## EXERCISE OBJECTIVE
Put the lines from the start of the source data up to and including the line containing "176L115 167L104 170L85" into a Markdown table with the columns Row and Line, skipping blank lines. Leave the pictures out of the table.

Source data
§ §
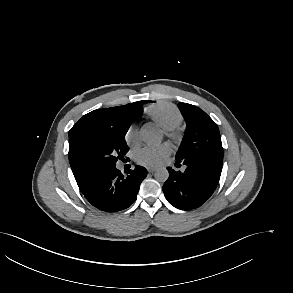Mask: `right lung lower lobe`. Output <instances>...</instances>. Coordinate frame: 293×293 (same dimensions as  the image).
<instances>
[{"mask_svg": "<svg viewBox=\"0 0 293 293\" xmlns=\"http://www.w3.org/2000/svg\"><path fill=\"white\" fill-rule=\"evenodd\" d=\"M123 176L115 167L104 170L85 190L83 195L96 208L105 212H117L128 208L137 198L141 182L147 170L139 165Z\"/></svg>", "mask_w": 293, "mask_h": 293, "instance_id": "98d812e1", "label": "right lung lower lobe"}]
</instances>
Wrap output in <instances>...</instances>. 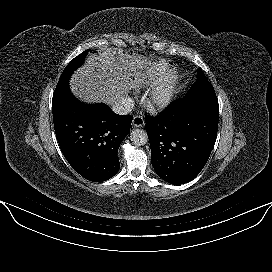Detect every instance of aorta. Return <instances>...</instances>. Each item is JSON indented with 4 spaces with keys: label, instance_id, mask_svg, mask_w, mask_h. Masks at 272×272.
Instances as JSON below:
<instances>
[{
    "label": "aorta",
    "instance_id": "aorta-1",
    "mask_svg": "<svg viewBox=\"0 0 272 272\" xmlns=\"http://www.w3.org/2000/svg\"><path fill=\"white\" fill-rule=\"evenodd\" d=\"M130 140L135 146H143L148 142V135L143 129H134L130 133Z\"/></svg>",
    "mask_w": 272,
    "mask_h": 272
}]
</instances>
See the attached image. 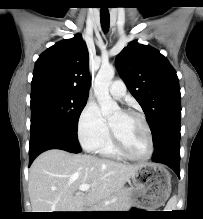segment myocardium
<instances>
[{
    "label": "myocardium",
    "instance_id": "f54148a6",
    "mask_svg": "<svg viewBox=\"0 0 203 219\" xmlns=\"http://www.w3.org/2000/svg\"><path fill=\"white\" fill-rule=\"evenodd\" d=\"M123 112L127 113V114L134 115V116L138 117L142 121V123H143V125L145 127V130L147 132L148 152L143 157H137V156H134L133 154H131L127 150V148L125 147V145L123 144L121 139L119 138V136L116 133V131L113 128V126L110 124L111 138H112V141H113V144H114L115 148L118 150V152L121 155H123L124 157H126V158H128L130 160L137 161V162H145V161L150 160L152 158V156H153V153H154V141H153L152 131H151L150 125H149L146 117L142 113H140V112H138L136 110H133V109H128V110H125Z\"/></svg>",
    "mask_w": 203,
    "mask_h": 219
}]
</instances>
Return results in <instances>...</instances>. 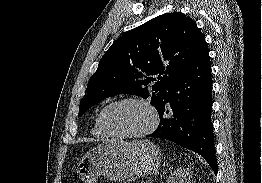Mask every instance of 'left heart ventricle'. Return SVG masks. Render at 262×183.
Masks as SVG:
<instances>
[{
	"label": "left heart ventricle",
	"instance_id": "left-heart-ventricle-1",
	"mask_svg": "<svg viewBox=\"0 0 262 183\" xmlns=\"http://www.w3.org/2000/svg\"><path fill=\"white\" fill-rule=\"evenodd\" d=\"M108 129L117 134H131L145 130L152 121L149 110L135 103H125L109 109L104 117Z\"/></svg>",
	"mask_w": 262,
	"mask_h": 183
}]
</instances>
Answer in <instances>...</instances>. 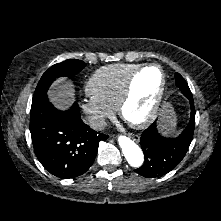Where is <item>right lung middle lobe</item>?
<instances>
[{
  "instance_id": "obj_1",
  "label": "right lung middle lobe",
  "mask_w": 221,
  "mask_h": 221,
  "mask_svg": "<svg viewBox=\"0 0 221 221\" xmlns=\"http://www.w3.org/2000/svg\"><path fill=\"white\" fill-rule=\"evenodd\" d=\"M86 64L83 61L76 59H68L61 63L51 66L41 77L32 100V105L38 103L42 97L47 95V90L53 81L61 76L72 77L80 72Z\"/></svg>"
}]
</instances>
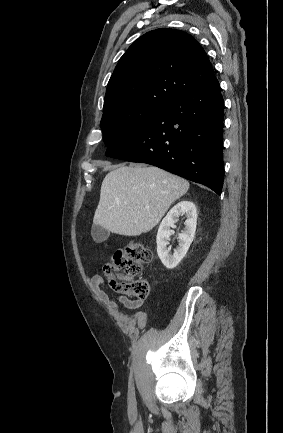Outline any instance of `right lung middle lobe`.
Masks as SVG:
<instances>
[{
    "label": "right lung middle lobe",
    "mask_w": 283,
    "mask_h": 433,
    "mask_svg": "<svg viewBox=\"0 0 283 433\" xmlns=\"http://www.w3.org/2000/svg\"><path fill=\"white\" fill-rule=\"evenodd\" d=\"M164 107L151 104H126L104 111L100 123L106 156L124 150L142 128Z\"/></svg>",
    "instance_id": "1"
}]
</instances>
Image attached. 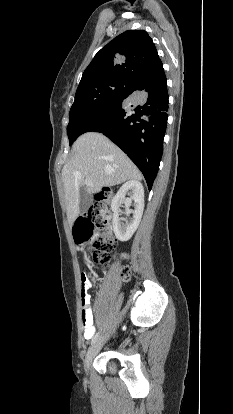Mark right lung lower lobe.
<instances>
[{"instance_id": "obj_1", "label": "right lung lower lobe", "mask_w": 233, "mask_h": 414, "mask_svg": "<svg viewBox=\"0 0 233 414\" xmlns=\"http://www.w3.org/2000/svg\"><path fill=\"white\" fill-rule=\"evenodd\" d=\"M130 82L124 95L91 116L79 134L94 131L107 136L141 170L151 190L161 161L167 126V80L162 70Z\"/></svg>"}]
</instances>
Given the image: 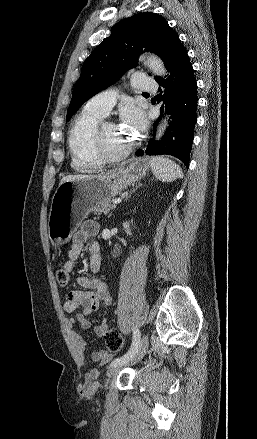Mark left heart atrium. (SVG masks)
I'll list each match as a JSON object with an SVG mask.
<instances>
[{
    "instance_id": "left-heart-atrium-1",
    "label": "left heart atrium",
    "mask_w": 257,
    "mask_h": 439,
    "mask_svg": "<svg viewBox=\"0 0 257 439\" xmlns=\"http://www.w3.org/2000/svg\"><path fill=\"white\" fill-rule=\"evenodd\" d=\"M122 124L126 130L138 134L146 128V117L144 112L137 106L128 105L121 110Z\"/></svg>"
}]
</instances>
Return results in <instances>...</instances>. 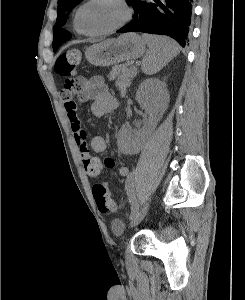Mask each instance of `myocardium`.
<instances>
[{
  "mask_svg": "<svg viewBox=\"0 0 245 300\" xmlns=\"http://www.w3.org/2000/svg\"><path fill=\"white\" fill-rule=\"evenodd\" d=\"M96 0H85L77 9L76 14H75V19H76V23L79 27V29L86 35L88 36H105L108 34H111L117 30H119L120 28H122L123 26H125L132 18L133 15V11L132 8L130 7L129 3L127 2V0H115L116 3H118L123 11H124V15L123 18L121 19L120 22H118L116 25L102 30V31H96V32H91L85 29V27L82 24V12L83 10L90 5L91 3L95 2Z\"/></svg>",
  "mask_w": 245,
  "mask_h": 300,
  "instance_id": "obj_1",
  "label": "myocardium"
}]
</instances>
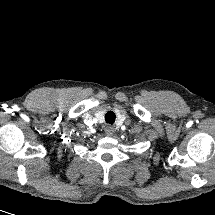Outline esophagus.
Returning <instances> with one entry per match:
<instances>
[{
  "label": "esophagus",
  "instance_id": "esophagus-1",
  "mask_svg": "<svg viewBox=\"0 0 215 215\" xmlns=\"http://www.w3.org/2000/svg\"><path fill=\"white\" fill-rule=\"evenodd\" d=\"M114 127H112V126H107L106 128H105V133H106V135H108V136H112L113 135V133H114Z\"/></svg>",
  "mask_w": 215,
  "mask_h": 215
}]
</instances>
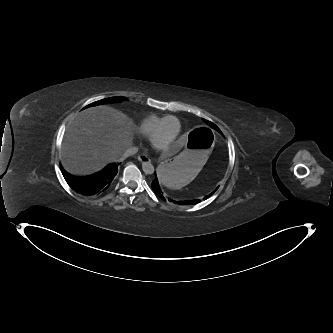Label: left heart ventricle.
I'll list each match as a JSON object with an SVG mask.
<instances>
[{
  "mask_svg": "<svg viewBox=\"0 0 333 333\" xmlns=\"http://www.w3.org/2000/svg\"><path fill=\"white\" fill-rule=\"evenodd\" d=\"M177 130H178L177 121L174 119L168 120L165 123L160 136L158 137V143L165 144L170 140H172L173 137L176 135Z\"/></svg>",
  "mask_w": 333,
  "mask_h": 333,
  "instance_id": "1",
  "label": "left heart ventricle"
}]
</instances>
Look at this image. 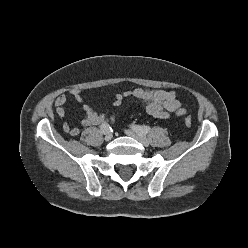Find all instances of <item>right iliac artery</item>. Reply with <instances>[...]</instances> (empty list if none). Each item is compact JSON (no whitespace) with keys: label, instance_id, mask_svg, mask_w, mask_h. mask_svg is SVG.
I'll list each match as a JSON object with an SVG mask.
<instances>
[{"label":"right iliac artery","instance_id":"right-iliac-artery-1","mask_svg":"<svg viewBox=\"0 0 248 248\" xmlns=\"http://www.w3.org/2000/svg\"><path fill=\"white\" fill-rule=\"evenodd\" d=\"M100 129H101L103 134H106V133L110 132L111 127L107 123H104L101 125Z\"/></svg>","mask_w":248,"mask_h":248}]
</instances>
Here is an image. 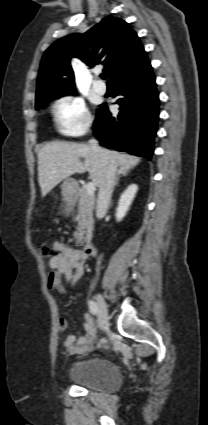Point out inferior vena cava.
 Wrapping results in <instances>:
<instances>
[{
	"label": "inferior vena cava",
	"mask_w": 208,
	"mask_h": 425,
	"mask_svg": "<svg viewBox=\"0 0 208 425\" xmlns=\"http://www.w3.org/2000/svg\"><path fill=\"white\" fill-rule=\"evenodd\" d=\"M91 148L99 153H103L105 156L104 162V170L102 180L99 186V193L97 199V207H96V216L100 218L103 213L109 207L111 196L115 186L116 180V172H117V163L114 158L104 152L98 145V141L96 139H91L89 141Z\"/></svg>",
	"instance_id": "602c4592"
}]
</instances>
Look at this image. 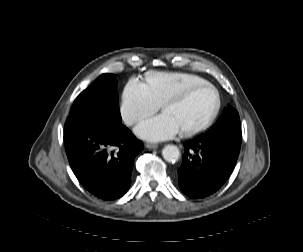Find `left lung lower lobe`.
<instances>
[{
	"label": "left lung lower lobe",
	"mask_w": 303,
	"mask_h": 252,
	"mask_svg": "<svg viewBox=\"0 0 303 252\" xmlns=\"http://www.w3.org/2000/svg\"><path fill=\"white\" fill-rule=\"evenodd\" d=\"M241 141L199 136L184 144L178 170L180 189L191 198H203L217 191L231 174Z\"/></svg>",
	"instance_id": "obj_1"
}]
</instances>
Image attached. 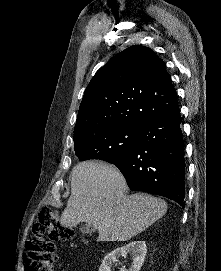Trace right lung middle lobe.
<instances>
[{
	"instance_id": "1",
	"label": "right lung middle lobe",
	"mask_w": 221,
	"mask_h": 271,
	"mask_svg": "<svg viewBox=\"0 0 221 271\" xmlns=\"http://www.w3.org/2000/svg\"><path fill=\"white\" fill-rule=\"evenodd\" d=\"M142 127L117 125L74 139L75 153L80 160L100 159L113 163L138 141Z\"/></svg>"
}]
</instances>
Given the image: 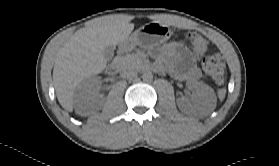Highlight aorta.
Wrapping results in <instances>:
<instances>
[{"instance_id": "1", "label": "aorta", "mask_w": 279, "mask_h": 166, "mask_svg": "<svg viewBox=\"0 0 279 166\" xmlns=\"http://www.w3.org/2000/svg\"><path fill=\"white\" fill-rule=\"evenodd\" d=\"M142 79H143V81H145V82H150V81H152V80H153V74H152V72H151V71H145V72H143V74H142Z\"/></svg>"}]
</instances>
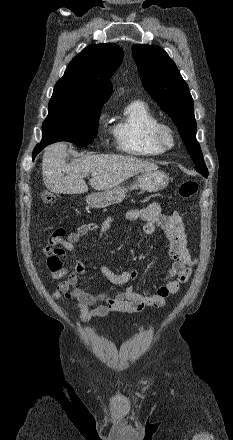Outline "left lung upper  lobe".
Wrapping results in <instances>:
<instances>
[{"label":"left lung upper lobe","mask_w":233,"mask_h":440,"mask_svg":"<svg viewBox=\"0 0 233 440\" xmlns=\"http://www.w3.org/2000/svg\"><path fill=\"white\" fill-rule=\"evenodd\" d=\"M132 55L144 88L177 126L196 170L206 167L196 140L193 99L175 63L159 46L135 44Z\"/></svg>","instance_id":"1"}]
</instances>
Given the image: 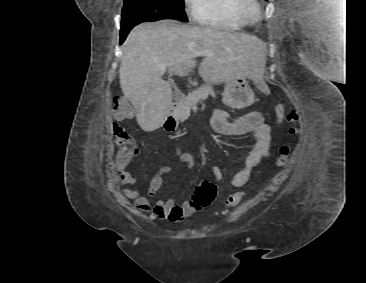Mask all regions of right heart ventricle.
Listing matches in <instances>:
<instances>
[{
	"instance_id": "right-heart-ventricle-1",
	"label": "right heart ventricle",
	"mask_w": 366,
	"mask_h": 283,
	"mask_svg": "<svg viewBox=\"0 0 366 283\" xmlns=\"http://www.w3.org/2000/svg\"><path fill=\"white\" fill-rule=\"evenodd\" d=\"M241 0H205L200 23L220 30L234 31L248 23L239 12Z\"/></svg>"
}]
</instances>
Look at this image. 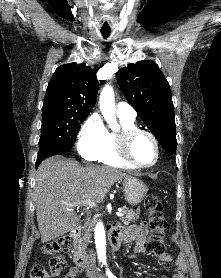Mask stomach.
Masks as SVG:
<instances>
[{"mask_svg":"<svg viewBox=\"0 0 221 278\" xmlns=\"http://www.w3.org/2000/svg\"><path fill=\"white\" fill-rule=\"evenodd\" d=\"M121 182L125 192V199L130 205L139 204L146 196L148 188L140 179L126 177Z\"/></svg>","mask_w":221,"mask_h":278,"instance_id":"stomach-1","label":"stomach"}]
</instances>
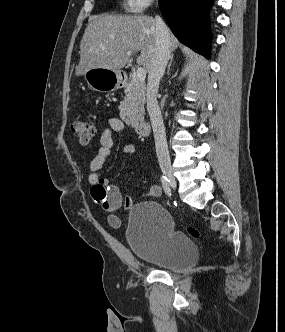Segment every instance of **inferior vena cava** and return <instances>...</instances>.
<instances>
[{
    "label": "inferior vena cava",
    "mask_w": 285,
    "mask_h": 332,
    "mask_svg": "<svg viewBox=\"0 0 285 332\" xmlns=\"http://www.w3.org/2000/svg\"><path fill=\"white\" fill-rule=\"evenodd\" d=\"M156 48L148 74L147 84V111L150 116L155 139L156 153L159 163H170V156L165 134V127L161 110L157 101L159 83L164 75L166 65L170 58L169 29L159 17H155Z\"/></svg>",
    "instance_id": "602c4592"
}]
</instances>
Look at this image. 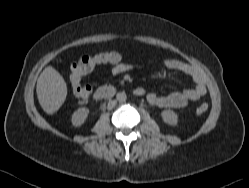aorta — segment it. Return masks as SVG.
<instances>
[{
    "instance_id": "obj_1",
    "label": "aorta",
    "mask_w": 249,
    "mask_h": 188,
    "mask_svg": "<svg viewBox=\"0 0 249 188\" xmlns=\"http://www.w3.org/2000/svg\"><path fill=\"white\" fill-rule=\"evenodd\" d=\"M116 99L119 103H124L127 100V95L125 92H119L116 94Z\"/></svg>"
}]
</instances>
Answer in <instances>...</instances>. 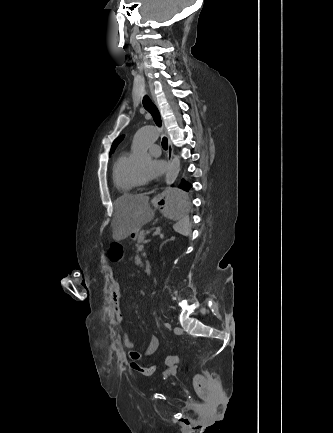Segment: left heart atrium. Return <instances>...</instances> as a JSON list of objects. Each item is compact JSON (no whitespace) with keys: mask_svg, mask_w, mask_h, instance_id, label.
Wrapping results in <instances>:
<instances>
[{"mask_svg":"<svg viewBox=\"0 0 333 433\" xmlns=\"http://www.w3.org/2000/svg\"><path fill=\"white\" fill-rule=\"evenodd\" d=\"M166 170V164L159 158H153L144 170V180L149 181L161 176Z\"/></svg>","mask_w":333,"mask_h":433,"instance_id":"left-heart-atrium-1","label":"left heart atrium"}]
</instances>
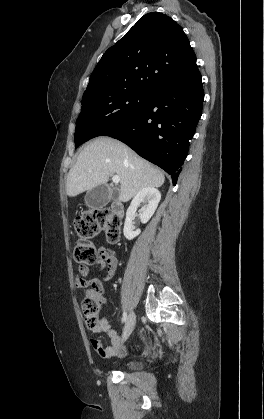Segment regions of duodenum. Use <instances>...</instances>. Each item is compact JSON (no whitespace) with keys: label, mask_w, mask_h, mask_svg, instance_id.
<instances>
[{"label":"duodenum","mask_w":264,"mask_h":419,"mask_svg":"<svg viewBox=\"0 0 264 419\" xmlns=\"http://www.w3.org/2000/svg\"><path fill=\"white\" fill-rule=\"evenodd\" d=\"M112 212L118 216V217H122L124 214V207L120 202H114L112 204Z\"/></svg>","instance_id":"obj_1"}]
</instances>
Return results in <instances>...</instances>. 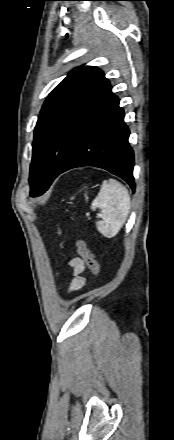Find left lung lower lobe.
Instances as JSON below:
<instances>
[{"label":"left lung lower lobe","instance_id":"0a47b994","mask_svg":"<svg viewBox=\"0 0 174 440\" xmlns=\"http://www.w3.org/2000/svg\"><path fill=\"white\" fill-rule=\"evenodd\" d=\"M129 133L119 99L110 90L87 119L59 174L76 167L94 166L124 179L135 191Z\"/></svg>","mask_w":174,"mask_h":440}]
</instances>
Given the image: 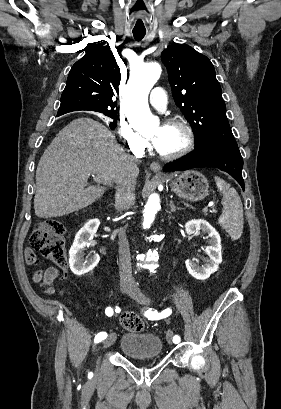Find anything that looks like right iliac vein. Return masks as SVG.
Returning a JSON list of instances; mask_svg holds the SVG:
<instances>
[{"label":"right iliac vein","instance_id":"63e3f726","mask_svg":"<svg viewBox=\"0 0 281 409\" xmlns=\"http://www.w3.org/2000/svg\"><path fill=\"white\" fill-rule=\"evenodd\" d=\"M120 287L122 291H127V289L129 288V284L125 281H121ZM115 340H116V335L111 334L106 340L103 341V349H106L110 347L111 345H113Z\"/></svg>","mask_w":281,"mask_h":409}]
</instances>
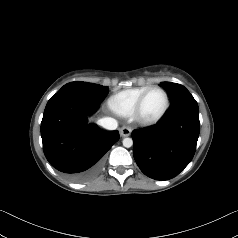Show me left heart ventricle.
<instances>
[{
  "label": "left heart ventricle",
  "mask_w": 238,
  "mask_h": 238,
  "mask_svg": "<svg viewBox=\"0 0 238 238\" xmlns=\"http://www.w3.org/2000/svg\"><path fill=\"white\" fill-rule=\"evenodd\" d=\"M165 106V96L161 90L155 89L146 97L143 107L142 116L144 118H154L158 116Z\"/></svg>",
  "instance_id": "b2bd125f"
}]
</instances>
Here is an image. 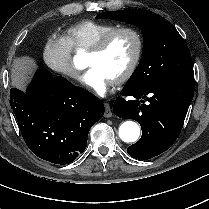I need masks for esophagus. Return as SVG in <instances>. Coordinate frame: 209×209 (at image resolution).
Listing matches in <instances>:
<instances>
[{"label": "esophagus", "instance_id": "1", "mask_svg": "<svg viewBox=\"0 0 209 209\" xmlns=\"http://www.w3.org/2000/svg\"><path fill=\"white\" fill-rule=\"evenodd\" d=\"M104 106H105V114H104V116L107 117V118L112 117L113 113H112L110 105L108 103H104Z\"/></svg>", "mask_w": 209, "mask_h": 209}]
</instances>
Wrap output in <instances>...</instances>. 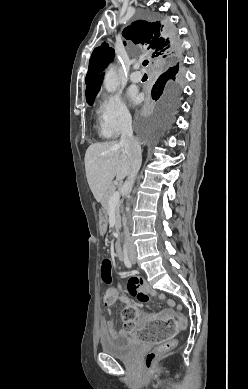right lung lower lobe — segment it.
Instances as JSON below:
<instances>
[{
    "instance_id": "98d812e1",
    "label": "right lung lower lobe",
    "mask_w": 248,
    "mask_h": 389,
    "mask_svg": "<svg viewBox=\"0 0 248 389\" xmlns=\"http://www.w3.org/2000/svg\"><path fill=\"white\" fill-rule=\"evenodd\" d=\"M165 27H166V31H167V33H168V36H169V38H170L171 43L173 44V46H174L175 48H177V47H178V46H177L178 40H177L175 34L170 30V28H169V26H168L167 24H165ZM156 83H157V82H156ZM156 83H155V84H156Z\"/></svg>"
}]
</instances>
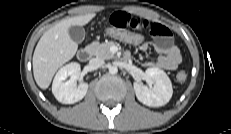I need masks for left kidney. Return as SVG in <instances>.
I'll use <instances>...</instances> for the list:
<instances>
[{
    "mask_svg": "<svg viewBox=\"0 0 231 134\" xmlns=\"http://www.w3.org/2000/svg\"><path fill=\"white\" fill-rule=\"evenodd\" d=\"M147 79L154 83L152 88H148L142 83H134V91L137 99L150 107H159L167 104L172 97V84L167 74L159 68H148L146 70Z\"/></svg>",
    "mask_w": 231,
    "mask_h": 134,
    "instance_id": "1",
    "label": "left kidney"
}]
</instances>
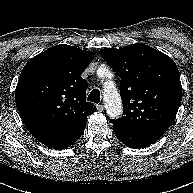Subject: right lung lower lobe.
<instances>
[{"instance_id": "98d812e1", "label": "right lung lower lobe", "mask_w": 193, "mask_h": 193, "mask_svg": "<svg viewBox=\"0 0 193 193\" xmlns=\"http://www.w3.org/2000/svg\"><path fill=\"white\" fill-rule=\"evenodd\" d=\"M85 129V128H84ZM84 129L69 135L62 139H55L52 141H49L47 143H44L46 146L53 148V149H65L69 146H71L74 142H76L80 136L83 134Z\"/></svg>"}]
</instances>
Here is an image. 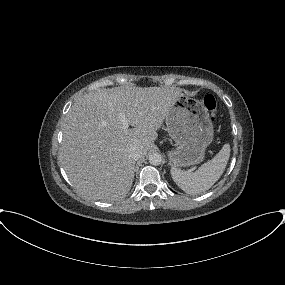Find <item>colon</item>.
I'll list each match as a JSON object with an SVG mask.
<instances>
[{
	"label": "colon",
	"instance_id": "colon-1",
	"mask_svg": "<svg viewBox=\"0 0 285 285\" xmlns=\"http://www.w3.org/2000/svg\"><path fill=\"white\" fill-rule=\"evenodd\" d=\"M203 105L210 112L212 120H214L218 111V105L214 96L206 95L203 99Z\"/></svg>",
	"mask_w": 285,
	"mask_h": 285
}]
</instances>
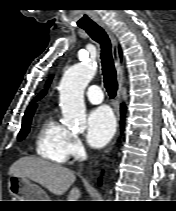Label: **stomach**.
<instances>
[{"label":"stomach","instance_id":"obj_1","mask_svg":"<svg viewBox=\"0 0 176 211\" xmlns=\"http://www.w3.org/2000/svg\"><path fill=\"white\" fill-rule=\"evenodd\" d=\"M8 191L19 201H49L47 194L39 186L15 175L9 176Z\"/></svg>","mask_w":176,"mask_h":211}]
</instances>
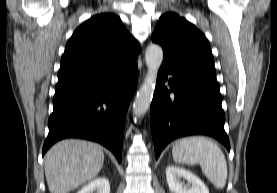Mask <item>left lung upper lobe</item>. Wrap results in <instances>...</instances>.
Listing matches in <instances>:
<instances>
[{
    "mask_svg": "<svg viewBox=\"0 0 277 193\" xmlns=\"http://www.w3.org/2000/svg\"><path fill=\"white\" fill-rule=\"evenodd\" d=\"M152 41L163 48V64L183 70L216 73L208 40L201 31L178 14L166 13L159 18Z\"/></svg>",
    "mask_w": 277,
    "mask_h": 193,
    "instance_id": "left-lung-upper-lobe-1",
    "label": "left lung upper lobe"
}]
</instances>
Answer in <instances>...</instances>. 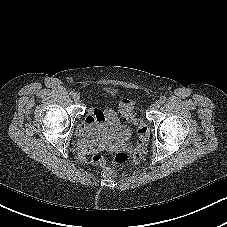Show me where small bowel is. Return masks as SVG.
§ §
## SOLUTION TO THIS EXERCISE
| Row | Line |
|---|---|
| 1 | Mask: `right lung lower lobe`. Output <instances>...</instances>. Coordinate frame: 293×293 (same dimensions as  the image). |
| 2 | <instances> |
| 3 | [{"mask_svg": "<svg viewBox=\"0 0 293 293\" xmlns=\"http://www.w3.org/2000/svg\"><path fill=\"white\" fill-rule=\"evenodd\" d=\"M123 176L115 167L104 170L85 190L83 195L96 208L105 212H117L128 208L137 198L141 182L147 170L139 165Z\"/></svg>", "mask_w": 293, "mask_h": 293, "instance_id": "98d812e1", "label": "right lung lower lobe"}] |